EXTRACT:
From: Götz, Alexander (alexander.goetz_at_mytum.de)
Date: Sat Oct 22 2016 - 10:19:42 CDT
it looks like this simple thing has solved my problem. The jobs are now running properly again. In the future I will just „ignore" the firsttimestep option by always setting it to 0. It is more or less just an old habit to increment this number because we had some old codes which used this as a checking and output numbering when reading trajectories. However, this codes have been retired some time ago. Because we have a strict numbering in our file names there shouldn’t be any problem to identify the right order.
As a quick solution, maybe a warning in the stdout output would be nice or an explicit error message to stderror?
Thanks for your help!
Am 21. Oktober 2016 um 22:20:34, Brian Radak (bradak_at_anl.gov<mailto:bradak_at_anl.gov>) schrieb:
As usual, I have missed something subtle - thanks Axel.
It sounds like the consensus is that the "firstTimestep" solution is the
best and fastest option.
Going forward, is this a problem that needs to be addressed? If not
switching to 64 bit ints, is there a more expected behavior that can
replace the current one? Should the step rollover to zero? Wouldn't this
have to be done in such a way that the output frequencies are still
respected? Should there just be a limit on what number of steps a user
should be permitted to reach?
On 10/21/2016 10:54 AM, Axel Kohlmeyer wrote:
> On Fri, Oct 21, 2016 at 11:41 AM, Brian Radak <bradak_at_anl.gov> wrote:
>> I think you are hitting the limit of 32 bit signed integers somewhere
>> (2147483647). There is not always good habit in the code of using unsigned
>> integers where applicable, probably because the step isn't really used for
>> anything other than checking the output frequency.

RECORD EXCERPTS:
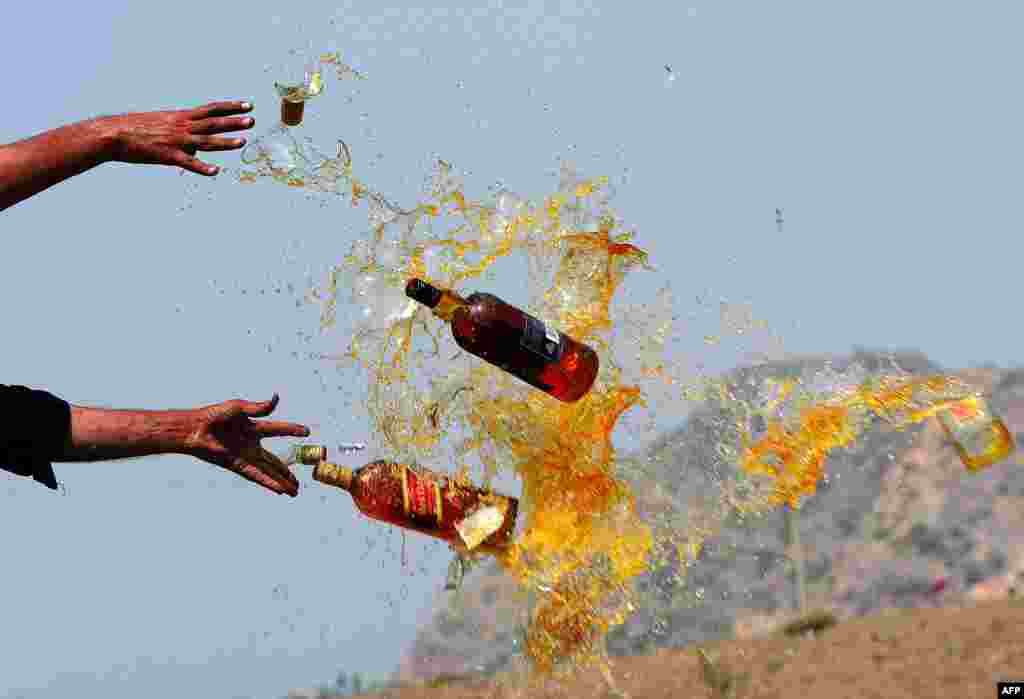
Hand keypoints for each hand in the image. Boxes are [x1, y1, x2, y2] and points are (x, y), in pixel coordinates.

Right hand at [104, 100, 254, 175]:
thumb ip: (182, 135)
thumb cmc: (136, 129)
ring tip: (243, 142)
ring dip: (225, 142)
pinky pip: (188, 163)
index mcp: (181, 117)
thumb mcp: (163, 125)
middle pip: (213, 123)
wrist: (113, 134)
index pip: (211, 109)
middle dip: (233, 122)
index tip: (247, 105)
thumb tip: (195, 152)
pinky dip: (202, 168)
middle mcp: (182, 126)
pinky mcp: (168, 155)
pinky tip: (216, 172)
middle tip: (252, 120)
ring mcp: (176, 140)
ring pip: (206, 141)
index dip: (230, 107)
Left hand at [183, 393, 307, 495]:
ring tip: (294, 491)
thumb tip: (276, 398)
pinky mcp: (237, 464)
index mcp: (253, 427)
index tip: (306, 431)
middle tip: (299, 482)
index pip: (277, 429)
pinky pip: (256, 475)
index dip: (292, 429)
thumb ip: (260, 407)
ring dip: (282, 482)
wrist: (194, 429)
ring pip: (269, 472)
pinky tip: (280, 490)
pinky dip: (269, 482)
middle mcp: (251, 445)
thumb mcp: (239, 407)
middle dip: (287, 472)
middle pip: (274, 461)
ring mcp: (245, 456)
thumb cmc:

WHAT IS NEEDED: Can you return, verbatim, the passage of the mailing-list thread on the timestep limit that begins at the words "It sounds like" and stops after "permitted to reach?"?

WRITTEN REPLY:
It sounds like the consensus is that the "firstTimestep" solution is the
best and fastest option.
Going forward, is this a problem that needs to be addressed? If not
switching to 64 bit ints, is there a more expected behavior that can
replace the current one? Should the step rollover to zero? Wouldn't this
have to be done in such a way that the output frequencies are still
respected? Should there just be a limit on what number of steps a user
should be permitted to reach?